_Material supplied:_
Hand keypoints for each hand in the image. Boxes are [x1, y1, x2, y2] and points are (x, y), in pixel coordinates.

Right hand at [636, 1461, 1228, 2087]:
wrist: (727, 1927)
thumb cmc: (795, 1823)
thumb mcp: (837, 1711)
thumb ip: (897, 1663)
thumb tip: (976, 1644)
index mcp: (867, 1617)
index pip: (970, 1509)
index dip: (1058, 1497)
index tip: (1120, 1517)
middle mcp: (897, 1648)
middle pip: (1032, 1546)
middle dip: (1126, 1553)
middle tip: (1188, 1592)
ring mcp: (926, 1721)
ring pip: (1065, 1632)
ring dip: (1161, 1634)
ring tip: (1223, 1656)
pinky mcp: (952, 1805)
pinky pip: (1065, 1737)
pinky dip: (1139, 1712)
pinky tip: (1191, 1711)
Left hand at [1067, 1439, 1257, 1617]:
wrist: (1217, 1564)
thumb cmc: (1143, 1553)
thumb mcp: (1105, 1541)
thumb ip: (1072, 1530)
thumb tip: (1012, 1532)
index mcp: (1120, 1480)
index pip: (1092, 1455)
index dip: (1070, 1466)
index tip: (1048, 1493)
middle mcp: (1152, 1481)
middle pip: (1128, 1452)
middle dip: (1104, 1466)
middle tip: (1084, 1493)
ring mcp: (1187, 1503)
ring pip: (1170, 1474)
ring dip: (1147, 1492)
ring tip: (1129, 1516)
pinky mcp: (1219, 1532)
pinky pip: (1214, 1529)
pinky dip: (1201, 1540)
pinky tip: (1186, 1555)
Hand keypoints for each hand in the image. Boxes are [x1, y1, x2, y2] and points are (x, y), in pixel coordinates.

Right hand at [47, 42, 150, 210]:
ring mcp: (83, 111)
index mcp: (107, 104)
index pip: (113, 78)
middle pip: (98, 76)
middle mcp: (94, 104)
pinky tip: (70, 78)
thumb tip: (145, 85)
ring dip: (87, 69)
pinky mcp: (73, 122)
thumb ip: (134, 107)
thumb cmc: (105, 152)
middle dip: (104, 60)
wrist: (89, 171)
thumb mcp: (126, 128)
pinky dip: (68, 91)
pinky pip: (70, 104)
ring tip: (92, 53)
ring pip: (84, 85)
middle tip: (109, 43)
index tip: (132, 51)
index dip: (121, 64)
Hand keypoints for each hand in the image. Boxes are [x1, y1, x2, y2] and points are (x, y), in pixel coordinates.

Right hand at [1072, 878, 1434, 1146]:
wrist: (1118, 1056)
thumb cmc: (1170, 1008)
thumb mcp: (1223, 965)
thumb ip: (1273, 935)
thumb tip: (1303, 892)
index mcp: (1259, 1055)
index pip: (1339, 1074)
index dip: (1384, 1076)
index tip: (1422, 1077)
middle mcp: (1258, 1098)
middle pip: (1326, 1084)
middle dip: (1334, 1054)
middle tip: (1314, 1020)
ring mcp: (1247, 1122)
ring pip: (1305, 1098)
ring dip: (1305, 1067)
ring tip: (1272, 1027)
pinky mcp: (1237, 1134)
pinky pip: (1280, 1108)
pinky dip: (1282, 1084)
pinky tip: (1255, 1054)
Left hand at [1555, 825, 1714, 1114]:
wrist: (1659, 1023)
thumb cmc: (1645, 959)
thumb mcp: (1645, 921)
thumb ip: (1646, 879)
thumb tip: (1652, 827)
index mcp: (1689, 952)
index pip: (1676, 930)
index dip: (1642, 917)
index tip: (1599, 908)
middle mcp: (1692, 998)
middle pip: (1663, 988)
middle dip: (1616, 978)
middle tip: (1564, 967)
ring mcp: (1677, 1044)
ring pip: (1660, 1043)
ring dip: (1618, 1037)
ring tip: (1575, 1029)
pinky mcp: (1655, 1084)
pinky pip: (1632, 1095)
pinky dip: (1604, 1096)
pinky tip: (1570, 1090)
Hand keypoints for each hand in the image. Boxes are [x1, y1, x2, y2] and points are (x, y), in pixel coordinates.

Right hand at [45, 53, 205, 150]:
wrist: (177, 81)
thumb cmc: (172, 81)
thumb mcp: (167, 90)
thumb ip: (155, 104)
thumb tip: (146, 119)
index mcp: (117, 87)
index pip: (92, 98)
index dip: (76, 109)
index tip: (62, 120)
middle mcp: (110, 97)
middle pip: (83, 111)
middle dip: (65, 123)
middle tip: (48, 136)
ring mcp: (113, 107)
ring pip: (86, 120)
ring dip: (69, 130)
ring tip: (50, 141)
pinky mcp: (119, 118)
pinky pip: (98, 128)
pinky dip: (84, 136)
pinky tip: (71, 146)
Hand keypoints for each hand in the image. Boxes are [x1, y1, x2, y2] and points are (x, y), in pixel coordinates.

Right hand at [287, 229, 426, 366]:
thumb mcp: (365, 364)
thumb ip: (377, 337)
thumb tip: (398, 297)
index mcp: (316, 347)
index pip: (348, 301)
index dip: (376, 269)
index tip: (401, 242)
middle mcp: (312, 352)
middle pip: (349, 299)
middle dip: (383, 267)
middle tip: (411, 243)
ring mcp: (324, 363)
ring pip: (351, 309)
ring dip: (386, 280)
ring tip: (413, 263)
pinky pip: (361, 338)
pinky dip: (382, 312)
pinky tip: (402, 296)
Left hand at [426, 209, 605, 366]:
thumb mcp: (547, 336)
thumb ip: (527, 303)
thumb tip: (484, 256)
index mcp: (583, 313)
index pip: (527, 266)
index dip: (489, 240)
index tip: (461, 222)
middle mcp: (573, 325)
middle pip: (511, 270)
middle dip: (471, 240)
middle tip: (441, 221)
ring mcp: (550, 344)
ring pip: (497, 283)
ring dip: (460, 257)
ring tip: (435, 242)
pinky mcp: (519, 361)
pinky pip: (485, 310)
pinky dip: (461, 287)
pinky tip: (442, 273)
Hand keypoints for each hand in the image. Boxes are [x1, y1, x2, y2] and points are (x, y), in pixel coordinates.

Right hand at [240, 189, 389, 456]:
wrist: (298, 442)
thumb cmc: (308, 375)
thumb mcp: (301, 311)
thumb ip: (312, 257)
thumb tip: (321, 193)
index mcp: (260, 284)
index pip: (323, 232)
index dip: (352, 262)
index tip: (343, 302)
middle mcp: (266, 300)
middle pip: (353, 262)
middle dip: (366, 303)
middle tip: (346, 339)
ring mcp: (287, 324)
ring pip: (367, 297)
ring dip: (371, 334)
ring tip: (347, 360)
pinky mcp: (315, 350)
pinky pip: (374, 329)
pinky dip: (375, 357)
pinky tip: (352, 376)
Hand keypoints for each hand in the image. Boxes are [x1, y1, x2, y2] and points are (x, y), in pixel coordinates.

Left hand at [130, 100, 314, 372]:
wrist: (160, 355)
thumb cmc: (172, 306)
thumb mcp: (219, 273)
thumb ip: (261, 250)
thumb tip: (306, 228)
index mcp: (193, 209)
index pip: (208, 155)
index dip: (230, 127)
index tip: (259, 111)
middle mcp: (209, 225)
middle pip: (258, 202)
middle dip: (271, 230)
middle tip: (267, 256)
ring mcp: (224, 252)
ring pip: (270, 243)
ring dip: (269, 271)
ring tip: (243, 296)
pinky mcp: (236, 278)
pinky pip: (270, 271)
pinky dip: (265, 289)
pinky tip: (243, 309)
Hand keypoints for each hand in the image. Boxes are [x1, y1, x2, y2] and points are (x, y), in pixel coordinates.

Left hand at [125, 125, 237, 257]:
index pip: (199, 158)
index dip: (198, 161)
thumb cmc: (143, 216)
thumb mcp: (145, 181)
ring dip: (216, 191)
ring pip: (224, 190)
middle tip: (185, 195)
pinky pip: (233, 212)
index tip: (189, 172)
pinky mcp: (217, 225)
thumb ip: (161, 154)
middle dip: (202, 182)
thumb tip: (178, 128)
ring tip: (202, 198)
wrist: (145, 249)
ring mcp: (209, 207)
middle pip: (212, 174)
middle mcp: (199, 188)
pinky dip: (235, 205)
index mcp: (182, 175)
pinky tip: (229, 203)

_Task objective:_
Will you return exactly the lines above from the one with "thumb cmc: (308, 375)" down to the one with "thumb ip: (261, 250)", counting both as part of the range?

_Result below:_
thumb cmc: (308, 375)
thumb mcp: (301, 311)
thumb ip: (312, 257)
thumb tip: (321, 193)
index mcp: (260, 284)
index pip: (323, 232)
index dip: (352, 262)
index tip: (343, 302)
middle mcp: (266, 300)
middle pip: (353, 262)
middle dip: (366, 303)
middle tip: (346, 339)
ring mcp: (287, 324)
ring pip: (367, 297)
ring dip: (371, 334)
ring tip: (347, 360)
pinky mcp: (315, 350)
pinky pip: (374, 329)
pinky dip: (375, 357)
pinky tip: (352, 376)
Hand keypoints for each hand in the image. Boxes are [x1, y1, x2, y2] and points are (x, y), in pixel coordinates.

Left hand at [130, 100, 314, 372]:
wrist: (160, 355)
thumb cmc: (172, 306)
thumb mcp: (219, 273)
thumb ip: (261, 250)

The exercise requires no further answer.